Je me suis reculé d'un pas. Est-ce que je lui avais vraiment dit que je l'aimais? Je ne m'étais jamais imaginé que je pouvais aimer un garçon mais... 

Est-ce que je l'aime? 

J'étais persuadé de n'avoir jamais aimé les hommes, mais d'un autre côté, je n'avais jamais vraiment aimé personne. Et pourtant, tout me plaisait en lui. Son côté compréhensif, son physique, bien sûr ; son intelligence, le fait qu'il parlait tout le temps sans s'arrêter mais sans jamais dire des choses inutiles, son odeur, un mélange de café et de menthe ; son regard...

Mais pourquoi je lui ai dit ça?

Moi qui me demandais ce qui clochait chez moi, ma réponse était désormais toute trouvée. Écarlate, je me suis apprêté à m'enfuir mais en moins de deux secondes, il attrapa mes deux bras, se pencha et...    

Avant que je réalise quoi que ce soit, ses lèvres se posèrent sur les miennes. Je ressentis le choc de son souffle brûlant et mon corps se réchauffa d'un coup, malgré l'air glacial qui soufflait.
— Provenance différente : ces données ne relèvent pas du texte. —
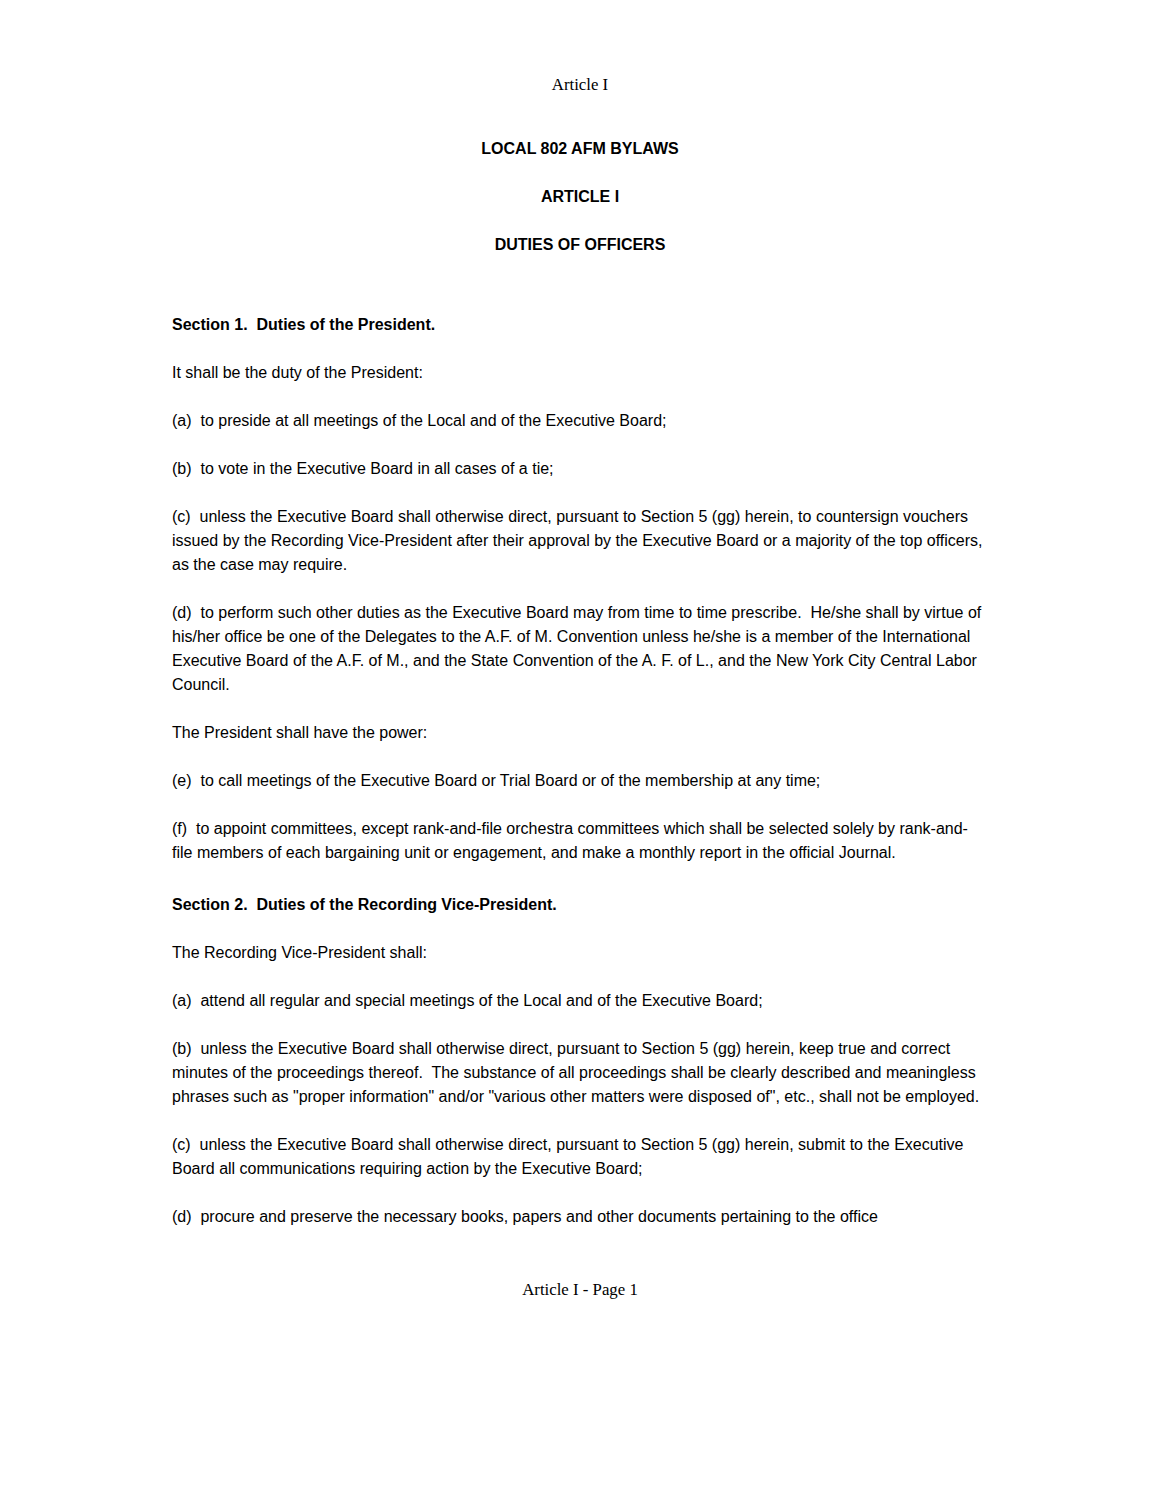Article I
LOCAL 802 AFM BYLAWS
ARTICLE I
DUTIES OF OFFICERS
Section 1. Duties of the President.
It shall be the duty of the President:
(a) to preside at all meetings of the Local and of the Executive Board;
(b) to vote in the Executive Board in all cases of a tie;
(c) unless the Executive Board shall otherwise direct, pursuant to Section 5 (gg) herein, to countersign vouchers issued by the Recording Vice-President after their approval by the Executive Board or a majority of the top officers, as the case may require.
(d) to perform such other duties as the Executive Board may from time to time prescribe. He/she shall by virtue of his/her office be one of the Delegates to the A.F. of M. Convention unless he/she is a member of the International Executive Board of the A.F. of M., and the State Convention of the A. F. of L., and the New York City Central Labor Council.
The President shall have the power:
(e) to call meetings of the Executive Board or Trial Board or of the membership at any time;
(f) to appoint committees, except rank-and-file orchestra committees which shall be selected solely by rank-and-file members of each bargaining unit or engagement, and make a monthly report in the official Journal.
Section 2. Duties of the Recording Vice-President.
The Recording Vice-President shall:
(a) attend all regular and special meetings of the Local and of the Executive Board;
(b) unless the Executive Board shall otherwise direct, pursuant to Section 5 (gg) herein, keep true and correct minutes of the proceedings thereof. The substance of all proceedings shall be clearly described and meaningless phrases such as "proper information" and/or "various other matters were disposed of", etc., shall not be employed.
(c) unless the Executive Board shall otherwise direct, pursuant to Section 5 (gg) herein, submit to the Executive Board all communications requiring action by the Executive Board;
(d) procure and preserve the necessary books, papers and other documents pertaining to the office
Article I - Page 1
Il mordilla ma lèvre inférieure avant de m'embrasser, n'arrêtant que lorsqu'il sentit que je n'avais plus de souffle. J'avais instinctivement fermé les paupières, alors quand je les rouvris et que je vis son regard bleu si proche, maintenant dévoré par l'émotion que je n'avais pas identifié il y a quelques instants, je pris peur. Du désir.


— Mika, qu'est ce que tu... Nous... Tu...


Mon esprit était complètement embrouillé. J'avais l'impression d'être comme une proie entre ses mains. On aurait dit qu'il était entrain de tout calculer. Il savait très bien que passer de l'extrême « je déteste ce connard » à « PUTAIN IL M'EMBRASSE » était la chose la plus déstabilisante qu'il soit. Justement, me voir aussi désappointé semblait le ravir. C'était exactement ce qu'il attendait de moi.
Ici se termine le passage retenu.